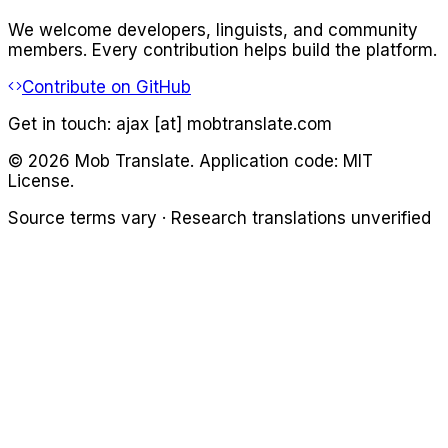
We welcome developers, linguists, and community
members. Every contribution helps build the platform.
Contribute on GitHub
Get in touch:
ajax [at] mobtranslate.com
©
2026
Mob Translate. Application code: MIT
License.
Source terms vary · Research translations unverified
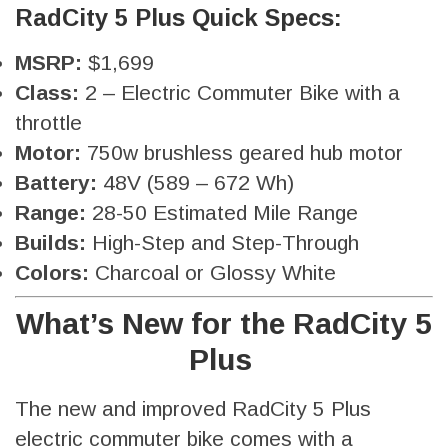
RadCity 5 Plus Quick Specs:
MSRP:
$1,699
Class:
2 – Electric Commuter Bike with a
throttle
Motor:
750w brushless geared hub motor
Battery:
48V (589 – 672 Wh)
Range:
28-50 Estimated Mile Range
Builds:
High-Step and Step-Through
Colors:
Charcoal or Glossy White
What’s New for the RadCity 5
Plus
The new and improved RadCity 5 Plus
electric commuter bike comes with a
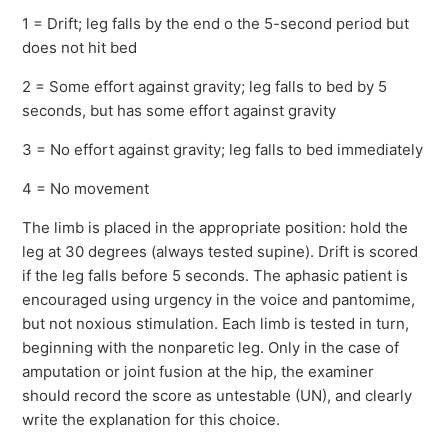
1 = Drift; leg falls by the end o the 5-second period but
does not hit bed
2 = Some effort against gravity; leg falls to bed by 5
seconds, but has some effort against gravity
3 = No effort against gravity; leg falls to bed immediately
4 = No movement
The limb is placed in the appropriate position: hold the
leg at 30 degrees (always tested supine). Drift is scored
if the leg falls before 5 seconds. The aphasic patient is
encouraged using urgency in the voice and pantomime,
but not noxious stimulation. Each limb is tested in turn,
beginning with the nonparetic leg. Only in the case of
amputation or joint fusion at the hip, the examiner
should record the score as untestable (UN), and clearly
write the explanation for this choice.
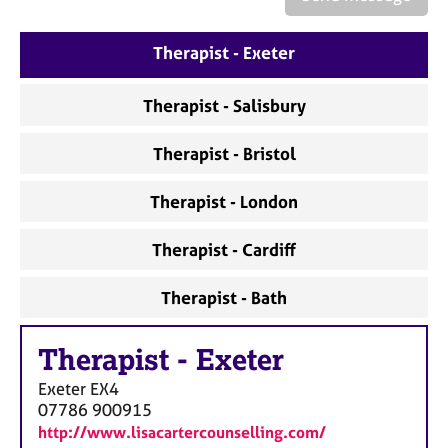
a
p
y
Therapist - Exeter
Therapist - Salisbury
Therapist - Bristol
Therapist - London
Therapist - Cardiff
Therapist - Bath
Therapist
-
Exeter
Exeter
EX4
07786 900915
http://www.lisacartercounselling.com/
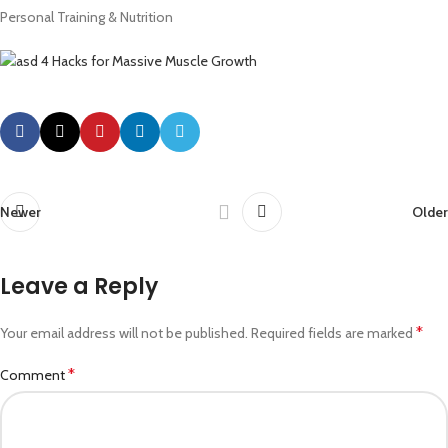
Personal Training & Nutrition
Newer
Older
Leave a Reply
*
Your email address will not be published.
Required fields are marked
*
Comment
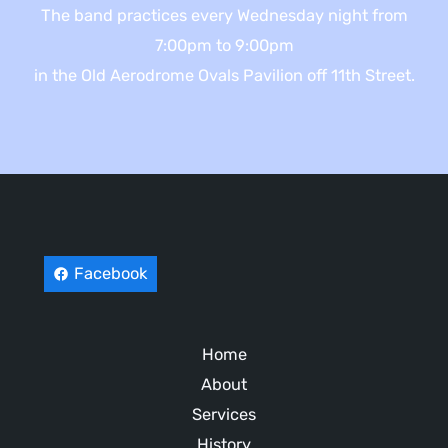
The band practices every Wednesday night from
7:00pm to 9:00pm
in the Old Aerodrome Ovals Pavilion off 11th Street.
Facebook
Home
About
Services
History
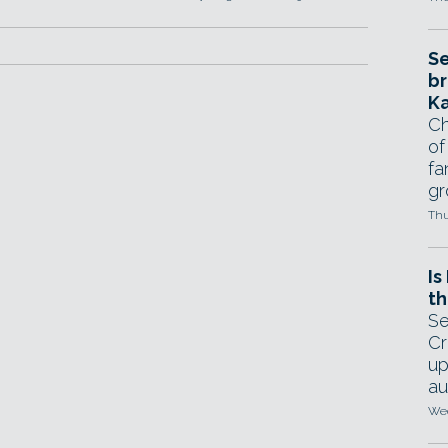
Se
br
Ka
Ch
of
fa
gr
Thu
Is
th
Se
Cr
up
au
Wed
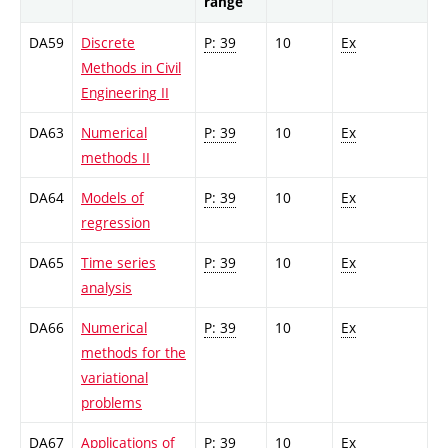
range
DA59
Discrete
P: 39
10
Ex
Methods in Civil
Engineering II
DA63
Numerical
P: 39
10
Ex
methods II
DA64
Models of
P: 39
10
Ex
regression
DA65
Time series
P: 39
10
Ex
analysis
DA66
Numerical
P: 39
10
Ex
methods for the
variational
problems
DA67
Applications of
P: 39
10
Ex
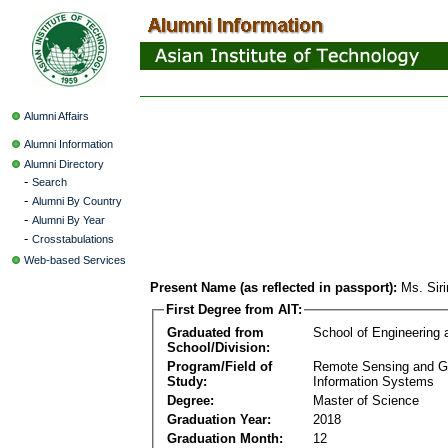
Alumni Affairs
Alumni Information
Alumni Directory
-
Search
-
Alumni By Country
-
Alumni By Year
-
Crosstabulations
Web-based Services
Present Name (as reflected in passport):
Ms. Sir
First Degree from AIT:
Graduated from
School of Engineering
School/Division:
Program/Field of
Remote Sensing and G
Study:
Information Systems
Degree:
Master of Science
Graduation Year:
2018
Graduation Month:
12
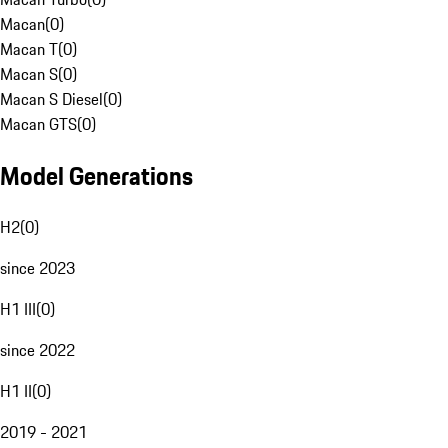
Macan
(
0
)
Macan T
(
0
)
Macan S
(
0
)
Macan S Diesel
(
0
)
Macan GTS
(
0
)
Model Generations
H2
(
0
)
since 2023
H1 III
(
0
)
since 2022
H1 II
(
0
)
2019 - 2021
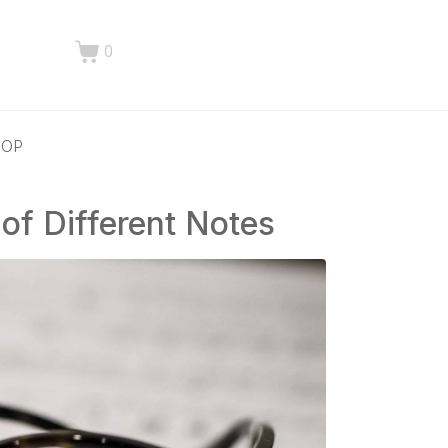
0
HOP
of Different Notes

What you will do >>
Output every entry word for word, but omit the pictures.

Written solution >>
We welcome developers, linguists, and community
members. Every contribution helps build the platform.
Contribute on GitHub
Get in touch:
ajax [at] mobtranslate.com
©
2026
Mob Translate. Application code: MIT
License.
Source terms vary · Research translations unverified
RadCity 5 Plus Quick Specs:
MSRP:
$1,699
Class:
2 – Electric Commuter Bike with a
throttle
Motor:
750w brushless geared hub motor
Battery:
48V (589 – 672 Wh)
Range:
28-50 Estimated Mile Range
Builds:
High-Step and Step-Through
Colors:
Charcoal or Glossy White
What’s New for the RadCity 5
Plus
The new and improved RadCity 5 Plus
electric commuter bike comes with a
1 = Drift; leg falls by the end o the 5-second period but
does not hit bed
2 = Some effort against gravity; leg falls to bed by 5
seconds, but has some effort against gravity
3 = No effort against gravity; leg falls to bed immediately
4 = No movement
The limb is placed in the appropriate position: hold the
leg at 30 degrees (always tested supine). Drift is scored
if the leg falls before 5 seconds. The aphasic patient is
encouraged using urgency in the voice and pantomime,
but not noxious stimulation. Each limb is tested in turn,
beginning with the nonparetic leg. Only in the case of
amputation or joint fusion at the hip, the examiner
should record the score as untestable (UN), and clearly
write the explanation for this choice.
a
p
y
Therapist - Exeter
Therapist - Salisbury
Therapist - Bristol
Therapist - London
Therapist - Cardiff
Therapist - Bath
Therapist
-
Exeter
Exeter
EX4
07786 900915
http://www.lisacartercounselling.com/
Personal Training & Nutrition
Newer
Older
Leave a Reply
*
Your email address will not be published.
Required fields are marked
*
Comment
The band practices every Wednesday night from
7:00pm to 9:00pm
in the Old Aerodrome Ovals Pavilion off 11th Street.
Facebook
Home
About
Services
History
Se
br
Ka
Ch
of
fa
gr
Thu
Is
th
Se
Cr
up
au
Wed
range
DA59
Discrete
P: 39
10
Ex
Methods in Civil
Engineering II
DA63
Numerical
P: 39
10
Ex
methods II
DA64
Models of
P: 39
10
Ex
regression
DA65
Time series
P: 39
10
Ex
analysis
DA66
Numerical
P: 39
10
Ex
methods for the
variational
problems
DA67
Applications of
P: 39
10
Ex
Alumni Affairs
Alumni Information
Alumni Directory
-
Search
-
Alumni By Country
-
Alumni By Year
-
Crosstabulations
Web-based Services
Present Name (as reflected in passport):
Ms. Sir
First Degree from AIT:
Graduated from
School of Engineering
School/Division:
Program/Field of
Remote Sensing and G
Study:
Information Systems
Degree:
Master of Science
Graduation Year:
2018
Graduation Month:
12
Macan
(
0
)
Macan T
(
0
)
Macan S
(
0
)
Macan S Diesel
(
0
)
Macan GTS
(
0
)
Model Generations
H2
(
0
)
since 2023
H1 III
(
0
)
since 2022
H1 II
(
0
)
2019 - 2021
0
HOP
of Different Notes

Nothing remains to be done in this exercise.